= Exercise passage =

Epirus, maker of the Leonidas high-energy microwave system, is using Warp Speed to automate engineering changes and accelerate delivery of its counter-electronics platform. “Speed, agility and precision are critical in delivering transformative technology at scale,” said Epirus CEO Andy Lowery.

Red Cat is leveraging Warp Speed to increase throughput for its ISR and strike-capable small drones. The company recently won a U.S. Army contract for the Short-Range Reconnaissance (SRR) program, which aims to field a rucksack-portable, rapidly deployable drone for dismounted soldiers conducting day or night reconnaissance in GPS-denied and contested environments. The program is central to the Army’s broader strategy of providing small units with ISR capabilities that traditionally required larger platforms or external support.

Red Cat’s Teal 2 system was selected for its advanced imaging capabilities—including thermal and low-light sensors—rugged design, secure communications and modular payload integration. The drone is built to meet U.S. Army Group 1 UAS standards, offering frontline operators a reliable and easy-to-deploy ISR solution that can be fielded quickly and maintained in austere environments. Its inclusion in the SRR program represents a strategic milestone for Red Cat and signals increased demand for domestically manufactured, mission-specific drones that can scale with operational tempo.

Counting comprehension data
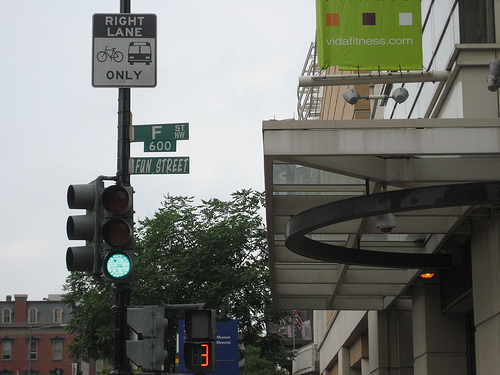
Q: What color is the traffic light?
A: Green.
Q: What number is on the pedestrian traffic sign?
A: Three.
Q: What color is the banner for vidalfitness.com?
A: Green.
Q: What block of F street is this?
A: 600.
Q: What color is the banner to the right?
A: Green.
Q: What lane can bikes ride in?
A: Right lane.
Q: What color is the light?
A: Green.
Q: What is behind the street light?
A: A tree.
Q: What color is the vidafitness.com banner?
A: Green.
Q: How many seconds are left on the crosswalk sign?
A: Three.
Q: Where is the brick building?
A: Bottom, left corner.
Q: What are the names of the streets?
A: F Street and Fun Street.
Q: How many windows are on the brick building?
A: Six.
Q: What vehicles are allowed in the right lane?
A: Bikes and buses.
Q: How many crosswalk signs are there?
A: Two.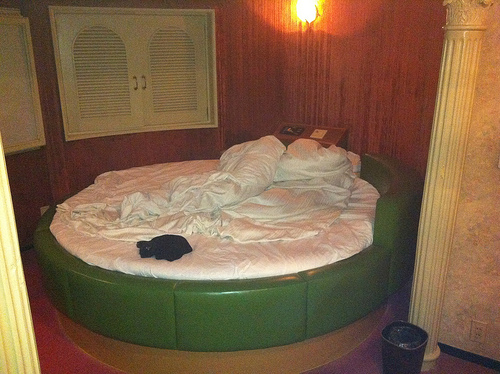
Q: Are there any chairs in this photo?
A: No, there are no chairs.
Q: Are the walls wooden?
A: Yes, the walls are wooden.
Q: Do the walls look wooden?
A: Yes, the walls are wooden.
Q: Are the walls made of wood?
A: Yes, the walls are made of wood.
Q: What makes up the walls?
A: The walls are made of wood.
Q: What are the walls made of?
A: The walls are made of wood.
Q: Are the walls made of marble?
A: No, the walls are made of wood.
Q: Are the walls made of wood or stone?
A: The walls are made of wood.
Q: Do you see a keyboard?
A: No, there are no keyboards.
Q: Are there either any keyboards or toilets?
A: No, there are no keyboards or toilets.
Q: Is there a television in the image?
A: No, there are no televisions.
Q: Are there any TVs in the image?
A: No, there are no tvs.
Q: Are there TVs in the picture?
A: No, there are no tvs.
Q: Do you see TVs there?
A: No, there are no tvs.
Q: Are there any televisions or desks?
A: No, there are no televisions or desks.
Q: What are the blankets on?
A: The blankets are on the bed.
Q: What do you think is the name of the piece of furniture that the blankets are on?
A: The piece of furniture is a bed.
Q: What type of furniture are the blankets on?
A: The blankets are on the bed.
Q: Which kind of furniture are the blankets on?
A: The blankets are on the bed.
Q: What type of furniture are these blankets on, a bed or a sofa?
A: The blankets are on a bed.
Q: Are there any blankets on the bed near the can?
A: Yes, there are blankets on the bed.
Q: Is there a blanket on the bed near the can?
A: Yes, there are blankets on the bed.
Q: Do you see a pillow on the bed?
A: No, there are blankets on the bed.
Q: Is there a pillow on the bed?
A: No, there are blankets on the bed.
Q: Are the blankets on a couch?
A: No, the blankets are on a bed.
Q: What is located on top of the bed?
A: The blankets are on top of the bed.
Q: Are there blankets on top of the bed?
A: Yes, there are blankets on top of the bed.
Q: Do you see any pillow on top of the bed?
A: No, there are blankets on top of the bed.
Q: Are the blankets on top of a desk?
A: No, the blankets are on top of the bed.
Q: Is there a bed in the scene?
A: Yes, there is a bed.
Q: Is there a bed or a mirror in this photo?
A: Yes, there is a bed.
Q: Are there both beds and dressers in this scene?
A: No, there is a bed but no dressers.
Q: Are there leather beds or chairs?
A: Yes, there is a leather bed.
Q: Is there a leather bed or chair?
A: Yes, there is a leather bed.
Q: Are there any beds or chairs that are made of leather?
A: Yes, the bed is made of leather.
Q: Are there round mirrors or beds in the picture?
A: Yes, there is a round bed.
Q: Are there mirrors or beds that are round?
A: Yes, the bed is round.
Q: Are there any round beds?
A: Yes, there is a round bed.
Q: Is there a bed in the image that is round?
A: Yes, there is a bed that is round.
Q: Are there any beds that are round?
A: Yes, there is a bed that is round.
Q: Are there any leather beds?
A: Yes, there is a bed that is made of leather.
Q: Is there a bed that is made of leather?
A: Yes, there is a bed that is made of leather.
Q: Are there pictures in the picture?
A: No, there are no pictures.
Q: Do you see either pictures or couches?
A: No, there are no pictures or couches.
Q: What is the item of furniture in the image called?
A: The piece of furniture is a bed.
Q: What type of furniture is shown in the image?
A: The furniture is a bed.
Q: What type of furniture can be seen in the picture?
A: The furniture is a bed.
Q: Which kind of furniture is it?
A: The piece of furniture is a bed.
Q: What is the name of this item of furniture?
A: This is a bed.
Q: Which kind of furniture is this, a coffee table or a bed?
A: This is a bed.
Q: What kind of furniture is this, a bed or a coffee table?
A: This is a bed.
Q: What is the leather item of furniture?
A: The piece of furniture is a bed.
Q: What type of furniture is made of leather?
A: The furniture is a bed.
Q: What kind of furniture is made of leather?
A: The furniture is a bed.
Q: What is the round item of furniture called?
A: The piece of furniture is a bed.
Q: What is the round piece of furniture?
A: The piece of furniture is a bed.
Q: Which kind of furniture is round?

= Exercise description =
Carry on the passage about defense companies adopting Warp Speed, starting right after its last sentence.

= Output =
“Warp Speed enables us to optimize our production, supply chain and logistics with speed and precision so we can deliver mission-critical technology to those who need it most, when they need it,” said Jeff Thompson, CEO of Red Cat, in a press statement.

Saildrone, a pioneer in autonomous maritime awareness, is using Warp Speed to integrate production planning and deploy AI capabilities across its unmanned surface fleet. CEO Richard Jenkins described it as “transformational for Saildrone and our ability to rapidly scale manufacturing with minimum overhead.”

Saronic, which is already scaling production of four classes of autonomous surface vessels, is using Warp Speed to improve material planning and engineering change processes. “By partnering with Palantir and integrating Warp Speed into our operations, we are further accelerating our ability to bring cutting-edge maritime solutions to the fight,” said Doug Lambert, co-founder of Saronic.

SNC, a global aerospace and defense company, is using Warp Speed to coordinate program management, engineering and manufacturing through AI-enabled collaboration and continuous digital feedback loops.

Ursa Major, a next-generation propulsion company, is relying on Warp Speed to exponentially increase production capacity for its solid and liquid rocket motors. “We must aim to produce units in hours instead of days or weeks,” said CEO Dan Jablonsky.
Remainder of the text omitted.